Images excluded, reproduce each line of the records exactly as it stands.
*** Opening Task material ***
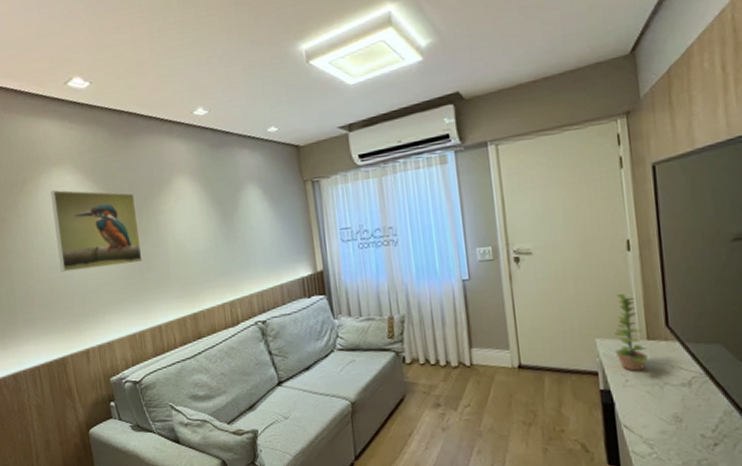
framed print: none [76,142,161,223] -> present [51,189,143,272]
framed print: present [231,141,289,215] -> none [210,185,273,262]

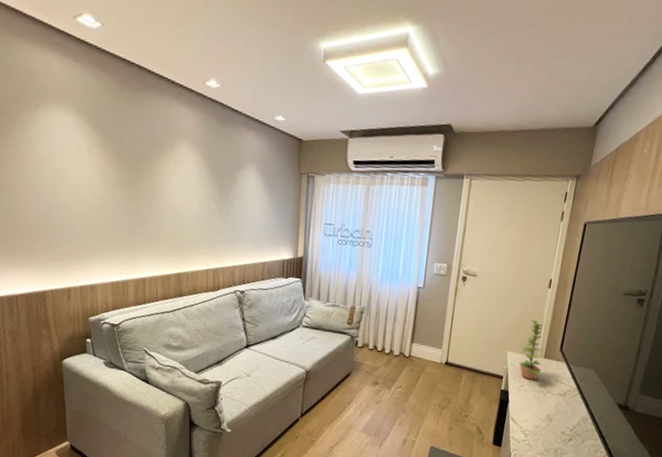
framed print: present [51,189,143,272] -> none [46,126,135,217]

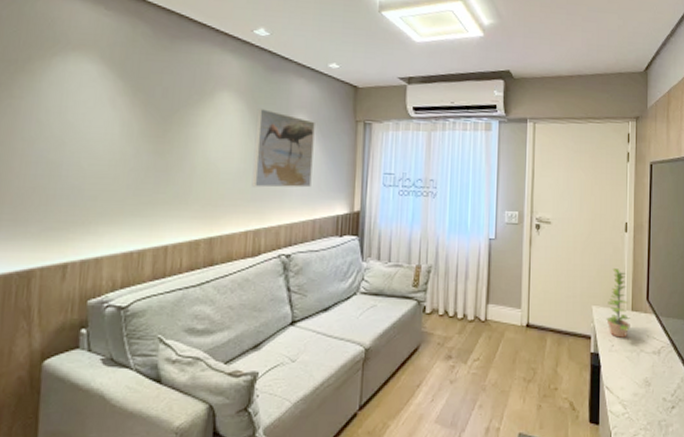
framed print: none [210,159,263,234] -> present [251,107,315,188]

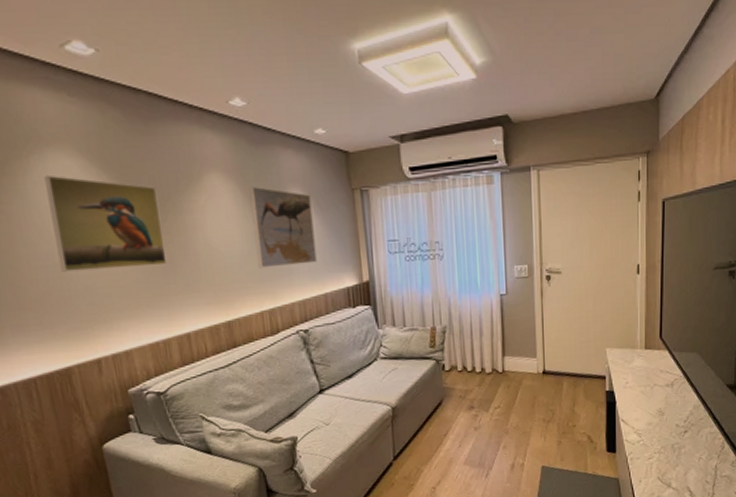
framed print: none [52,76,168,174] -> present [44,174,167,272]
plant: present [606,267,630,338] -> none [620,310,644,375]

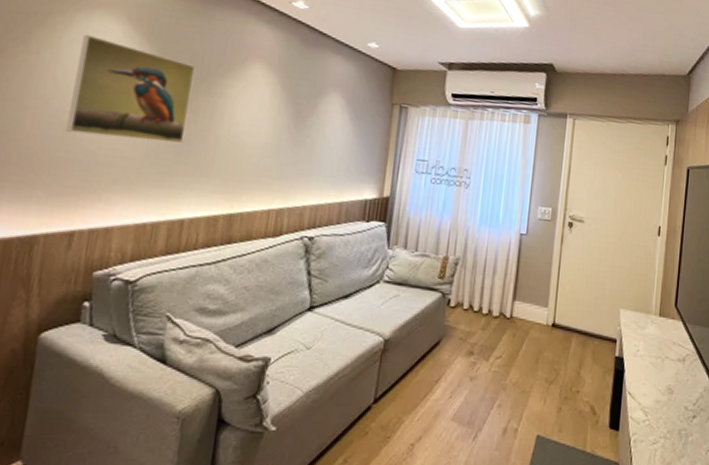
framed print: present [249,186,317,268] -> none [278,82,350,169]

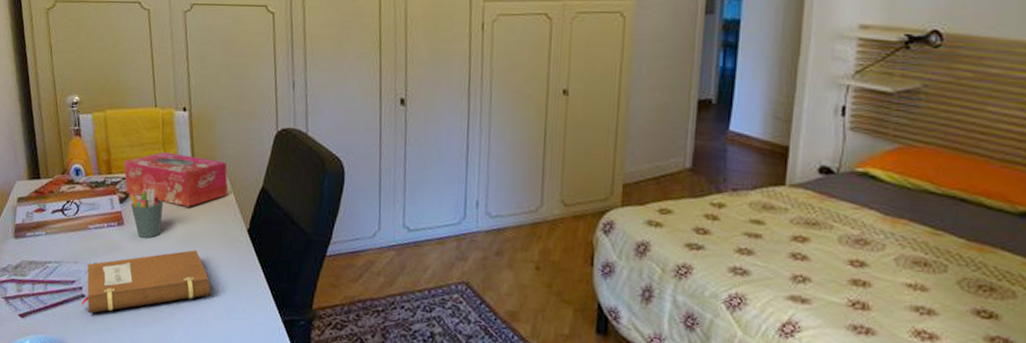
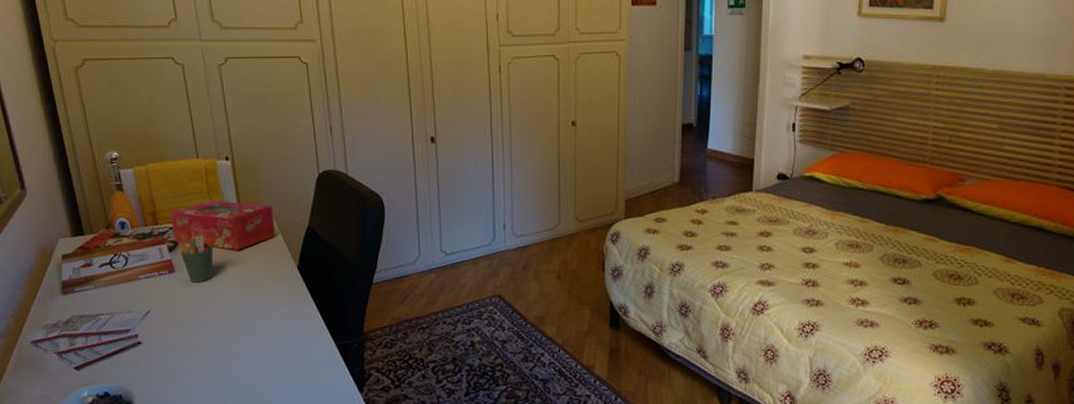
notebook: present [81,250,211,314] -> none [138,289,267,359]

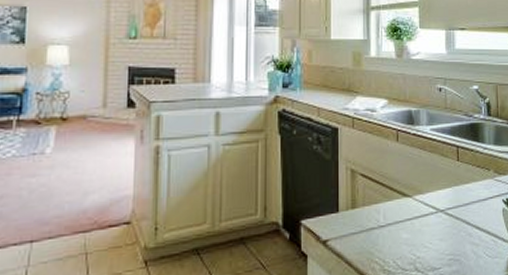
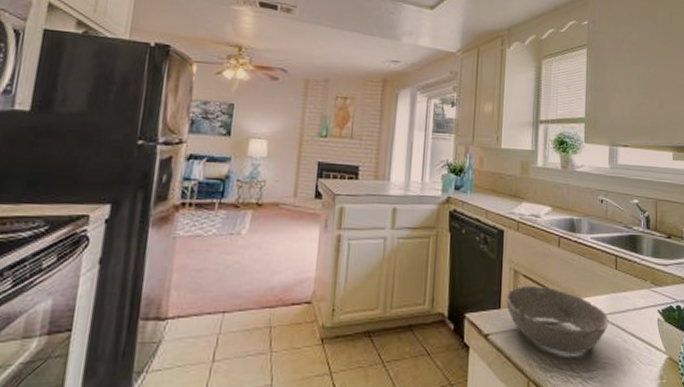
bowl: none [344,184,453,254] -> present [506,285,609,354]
*** Closing Task material ***
**Response**.
framed print: none [76,142,161,223] -> present [51,189,143,272]
framed print: present [231,141,289,215] -> none [210,185,273,262]

framed print: present [51,189,143,272] -> none [46,126,135,217]

framed print: none [210,159,263,234] -> present [251,107,315,188]

framed print: none [52,76,168,174] -> present [44,174,167,272]
plant: present [606,267,630,338] -> none [620,310,644,375]

framed print: present [249,186,317,268] -> none [278,82,350,169]

notebook: present [81,250,211,314] -> none [138,289,267,359]

bowl: none [344,184,453,254] -> present [506,285,609,354]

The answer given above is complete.